One former-whip said “they must have realised they didn’t have the numbers for anything other than lifting them by inflation".

The former-Cabinet minister said the new Downing Street team “is on a massive learning curve”, and having spooked the financial markets with sweeping tax cuts are now having to row back on some early decisions in an attempt to win back some confidence. 

After a number of Cabinet ministers called for party unity over the weekend, on Monday the government announced that James Bowler, a civil servant with 20 years experience in the Treasury, had been appointed the new Permanent Secretary to the department. It had been anticipated that Antonia Romeo – a Treasury with a reputation as a disrupter – was Kwarteng's first choice for the role. 

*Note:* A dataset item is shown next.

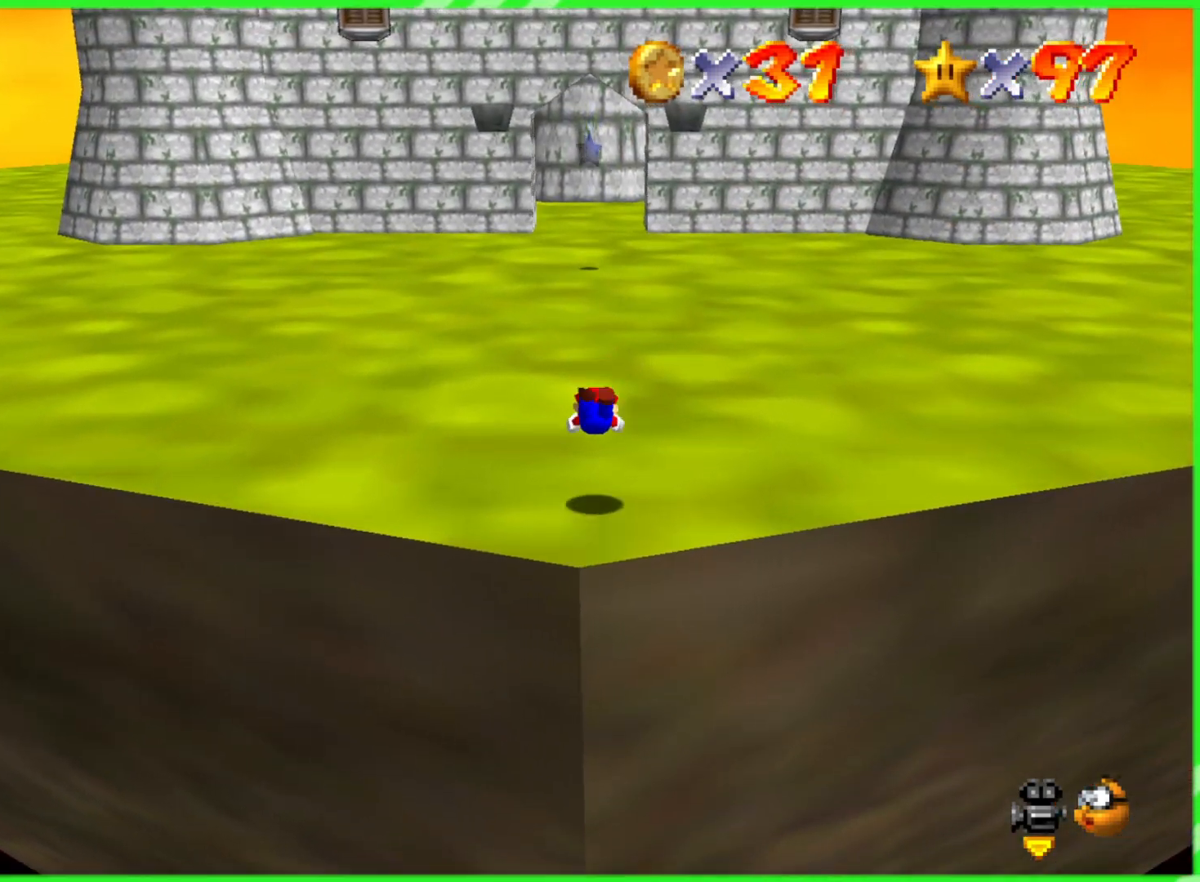
{"dt_ms": 500, "buttons": [], "left_stick": "up-right", "events": [[267, "A", "down"], [367, "left_stick", "up-right"], [383, "A", "up"]]}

Kwarteng also announced yesterday he would be bringing forward his fiscal plan from 23 November to 31 October, and with it the Office for Budget Responsibility’s (OBR) independent forecast of the economy.

The former whip, a Truss critic, said the move has bought the government some time, and has “calmed people” who were angry at having to wait another six weeks for the OBR report.

“Maybe the penny has dropped that the big stick approach isn't going to work,” they said.

“Maybe listening and engaging with backbenchers might be a more productive way forward, so if that's the case, I think that's very welcome.

“Some of it is just ideology meeting political reality, they're just not going to be able to press ahead with some of the stuff that they say they want to do.”

They added: "None of us want the next six months just to be continual battles, so if they just step back a bit and listen and engage and see where what is deliverable, that would be a very good move.”

The former whip said the Tory party “couldn’t keep going on arguing for six weeks, but hopefully we can hold tight for two weeks or so” and see how the market responds before deciding what to do.

But a senior Conservative MP said the ongoing volatility in the price of gilts and government bonds, which saw the Bank of England forced to intervene for a second time since the mini-Budget this morning, shows the markets are still very worried about the direction the government is heading in.

“Investors are now clearly worried about what is going to be in the medium-term fiscal plan, and they don’t seem prepared to wait and see, even if it’s just for a few weeks now, to see what happens,” they told PoliticsHome.

“There is a real risk things get worse before Kwarteng even gets a chance to set out his plans.”

This afternoon the International Monetary Fund (IMF) suggested the government’s policies have made the Bank of England's battle to curb inflation more difficult.

But the PM's official spokesperson continued to defend the tax-cutting agenda this morning. 

"I think the government puts in place policies to support British people at a time of global high prices," they said. 

"That's why we think it's right to step back from the highest tax burden in 70 years and ensure the public can keep all of the money they earn.

"I think the IMF projections set out global challenges that countries are facing.”